Como se quisesse que a vida me ignorasse, passasse por mim sem me ver, sem me tocar, sem me ferir de morte...”
(Diário pessoal)
Outra vez, fatalmente, falar da Dor. Não a dor física, aquela que vai e volta, como se, por acidente ou por garantia, tocasse estridentemente a um canto qualquer do nosso corpo, para nos tirar o sossego… ou a solidão. Ou aquela que vai ficando, se encanta por um qualquer pormenor da nossa arquitetura e se vai demorando, às vezes a ponto de roer os nossos alicerces.
Desta vez, depois de tantas, falar na Dor. Aquela a que ninguém julga poder sobreviver, aquela que altera a disposição do universo. E falar da força, do tempo, da aceitação, da gratidão.
Da força: sim, é mesmo verdade - nascemos com capacidades de fortaleza inimagináveis. Só saberemos o poder que temos quando obrigados a carregar às costas a nossa cruz, enquanto desbravamos, a cada dia, um caminho de espinhos, tomando especial cuidado em não magoar quem amamos, carregando ao colo os nossos filhos e empurrando à nossa frente o mundo inteiro, se for preciso – usando, a nosso favor, os ventos do tempo.

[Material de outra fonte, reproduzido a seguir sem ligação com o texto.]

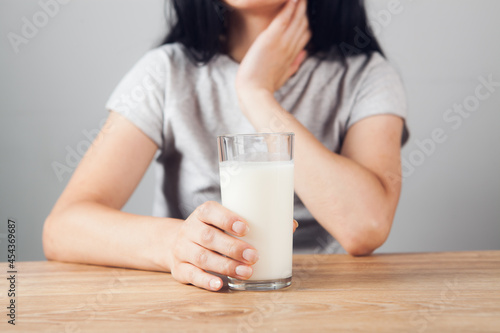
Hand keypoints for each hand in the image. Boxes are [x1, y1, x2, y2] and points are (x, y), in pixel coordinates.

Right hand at [168, 201, 298, 291]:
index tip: (245, 228)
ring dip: (225, 266)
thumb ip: (254, 222)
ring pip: (202, 257)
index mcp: (203, 213)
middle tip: (254, 256)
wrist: (176, 243)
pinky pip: (191, 275)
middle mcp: (190, 229)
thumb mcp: (225, 222)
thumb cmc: (213, 230)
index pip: (210, 211)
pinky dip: (206, 280)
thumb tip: (291, 225)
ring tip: (246, 272)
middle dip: (232, 247)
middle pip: (208, 237)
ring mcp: (183, 250)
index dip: (226, 218)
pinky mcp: (180, 269)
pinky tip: (220, 284)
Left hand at [236, 0, 310, 95]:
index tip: (307, 12)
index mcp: (292, 55)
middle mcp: (290, 47)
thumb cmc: (265, 87)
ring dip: (300, 4)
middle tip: (306, 0)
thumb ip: (295, 63)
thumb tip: (304, 54)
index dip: (308, 22)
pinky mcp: (271, 39)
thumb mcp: (284, 75)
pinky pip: (284, 18)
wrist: (254, 93)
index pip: (305, 34)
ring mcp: (282, 42)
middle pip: (304, 23)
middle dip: (306, 9)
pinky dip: (290, 6)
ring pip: (296, 18)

Do tempo: a sinergia do universo é incrível, há um poder magnânimo que rege todas as coisas, e todas as coisas nascem com tempo dentro. O tempo é instinto primordial e íntimo - julgo eu, contrariando quem diz que não passa de uma conceção humana. O tempo é o motor de todas as forças: desde a mais ínfima partícula subatómica, até à incalculável grandeza da Dor de perder um filho, tudo, tudo, se rege pela certeza (alívio) dos ciclos, da necessidade de movimentação, de seguir os instintos, de respeitar os tempos. Vejam a própria Terra: ela própria, girando sobre si mesma e à volta do sol, generosamente, permitindo, assim, luz e estações pródigas a todos os seus cantinhos, não está a seguir mais que o seu instinto de sobrevivência – não está a usar mais nada senão o tempo.

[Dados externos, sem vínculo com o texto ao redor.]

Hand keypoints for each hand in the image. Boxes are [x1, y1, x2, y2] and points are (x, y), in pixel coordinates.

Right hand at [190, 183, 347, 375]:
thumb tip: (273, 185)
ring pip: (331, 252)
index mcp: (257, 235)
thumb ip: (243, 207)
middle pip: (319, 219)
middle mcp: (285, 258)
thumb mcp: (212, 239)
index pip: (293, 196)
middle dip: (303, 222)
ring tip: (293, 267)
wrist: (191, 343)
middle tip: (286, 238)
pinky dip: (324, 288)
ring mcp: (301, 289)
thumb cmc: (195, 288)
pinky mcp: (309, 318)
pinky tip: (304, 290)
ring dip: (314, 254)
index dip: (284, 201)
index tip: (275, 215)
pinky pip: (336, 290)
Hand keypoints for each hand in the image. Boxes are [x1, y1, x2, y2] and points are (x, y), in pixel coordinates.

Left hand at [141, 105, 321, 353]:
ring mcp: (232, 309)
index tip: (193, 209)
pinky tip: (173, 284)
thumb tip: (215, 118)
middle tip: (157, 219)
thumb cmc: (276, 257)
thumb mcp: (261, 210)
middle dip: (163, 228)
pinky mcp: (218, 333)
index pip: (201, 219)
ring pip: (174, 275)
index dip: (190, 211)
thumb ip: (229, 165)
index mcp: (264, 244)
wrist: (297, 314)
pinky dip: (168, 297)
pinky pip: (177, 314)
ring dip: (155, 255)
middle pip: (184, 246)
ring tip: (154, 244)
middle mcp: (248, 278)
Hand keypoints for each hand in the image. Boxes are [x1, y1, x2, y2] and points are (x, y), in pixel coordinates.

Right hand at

Aceitar a ordem do tempo é essencial.
Da aceitação: confesso, eu, que me revoltei – aceitar não é fácil. Mas é possível, é natural, usando a nossa força de nascença e a bondade do tempo, esse instinto do universo que nasceu antes de nós para nos ajudar no caminho. O tempo é remédio, dizem. Sim, remédio, conselheiro, pai natal, camélias outra vez, cerejas, férias em família, vindimas, castanhas assadas… inverno (por mais que doa…), primavera, verão, outono, luz de todas as manhãs, um sorriso, ou um beijo, ou um abraço. Vida: ver os filhos crescer, uma netinha a chegar. Estar disponível para dar. E para receber.
Sim, finalmente, reconhecer que aceitamos. Tudo. O passado, o presente, o futuro. A vida é uma cumpridora de promessas em quem nunca podemos perder a fé.
É hora de agradecer.
Da gratidão: ah, isso tem a ver com saudade… afinal, o que é a saudade, senão uma espécie de gratidão? Que, primeiro, vem ferida, magoada. Tão ferida, tão magoada, que dói, dói que se farta. Dói tanto, que às vezes pensamos que a morte nos doeria menos.

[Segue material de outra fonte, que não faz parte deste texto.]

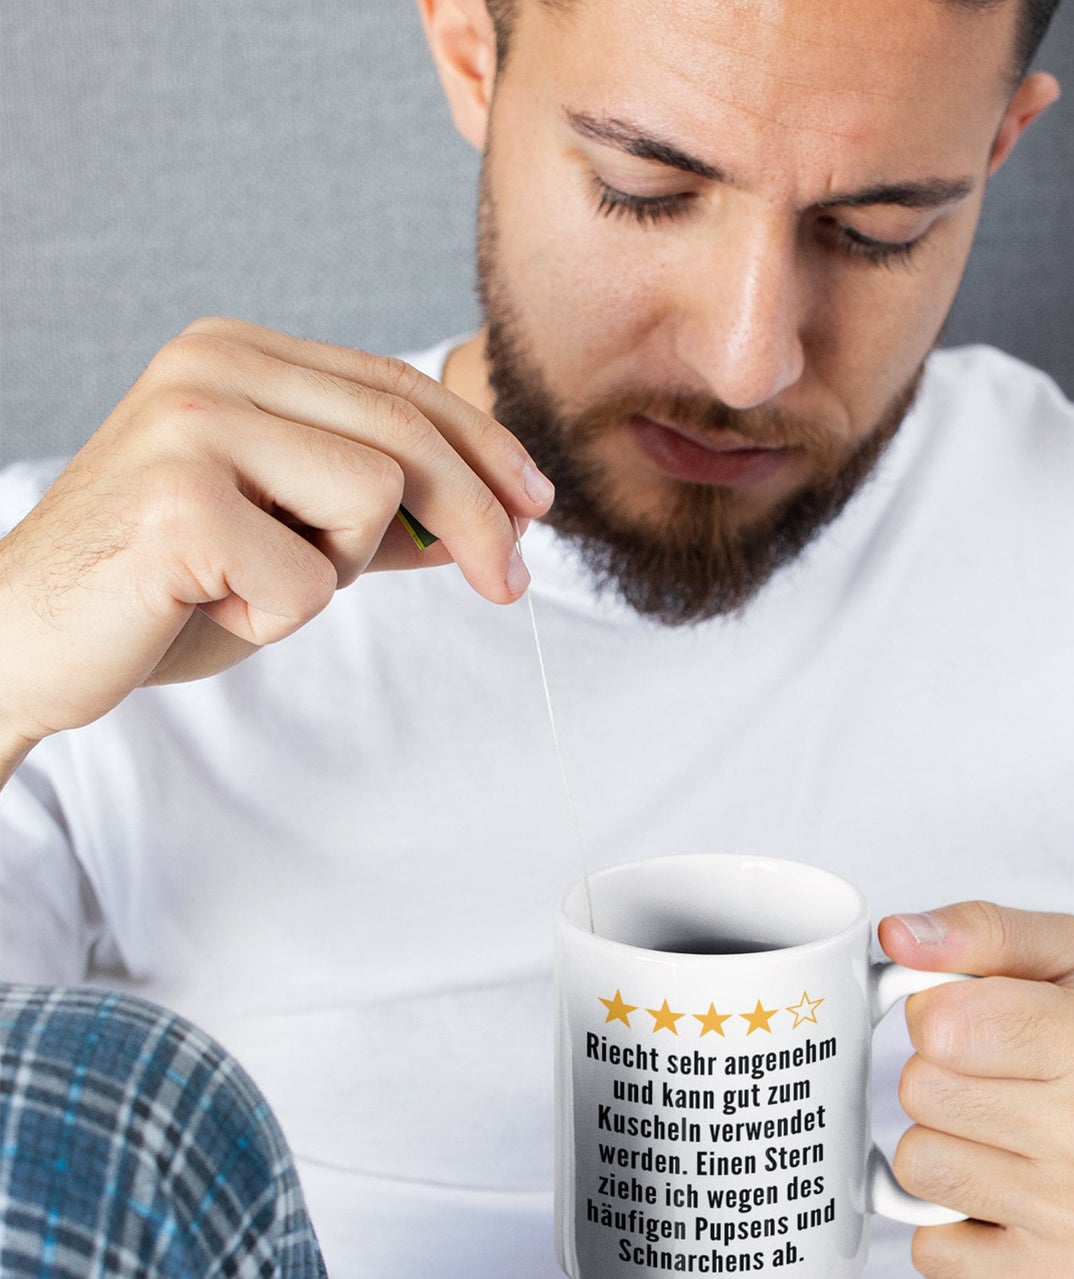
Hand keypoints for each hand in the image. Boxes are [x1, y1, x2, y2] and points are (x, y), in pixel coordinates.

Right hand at [0, 317, 552, 758]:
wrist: (27, 642)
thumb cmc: (165, 588)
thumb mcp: (293, 539)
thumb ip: (383, 517)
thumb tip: (494, 518)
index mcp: (240, 355)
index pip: (399, 388)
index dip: (485, 449)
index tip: (536, 506)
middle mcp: (212, 366)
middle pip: (406, 434)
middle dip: (479, 517)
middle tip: (510, 585)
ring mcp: (192, 424)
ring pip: (372, 497)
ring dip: (335, 570)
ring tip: (250, 582)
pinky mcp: (179, 499)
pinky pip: (311, 577)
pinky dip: (277, 616)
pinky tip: (206, 606)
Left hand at [878, 901, 1073, 1278]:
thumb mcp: (1064, 953)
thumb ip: (977, 929)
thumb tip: (896, 936)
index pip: (940, 1023)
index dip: (936, 1012)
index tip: (972, 1018)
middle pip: (921, 1093)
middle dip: (937, 1075)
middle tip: (993, 1078)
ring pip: (918, 1168)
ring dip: (941, 1144)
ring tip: (998, 1133)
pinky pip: (929, 1250)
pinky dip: (945, 1222)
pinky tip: (998, 1194)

Depois, com a ajuda da força, do tempo e da aceitação, essa ferida terrível na nossa pobre gratidão, vai sarando, vai-se curando sozinha, devagarinho – transformando a dor em qualquer coisa de mais doce, mais próxima da nostalgia. Tão perto, sempre, do Amor. De vez em quando, claro, como qualquer dor no corpo, a dor na alma manifesta-se, sob qualquer efeito exterior, pontualmente. Assim como o frio, a chuva, a mudança de tempo, se manifestam nos nossos ossos fragilizados por qualquer mal, uma palavra, uma imagem, uma lembrança, pode, sim, provocar uma pontada de tristeza no coração, uma lágrima a picar-nos os olhos. Mas a Gratidão vem acudir. Abraça-me, aponta-me o céu… porque ele sabe, ele é testemunha dos dias felizes, dos anos felizes que antecederam a Grande Dor – os mimos, os abraços, as pequenas alegrias, os preciosos momentos, a luz que me ficou. E agradeço. Agradeço Tudo o que tenho. Tanto que eu tenho!
Saudade é Gratidão. Gratidão é Amor.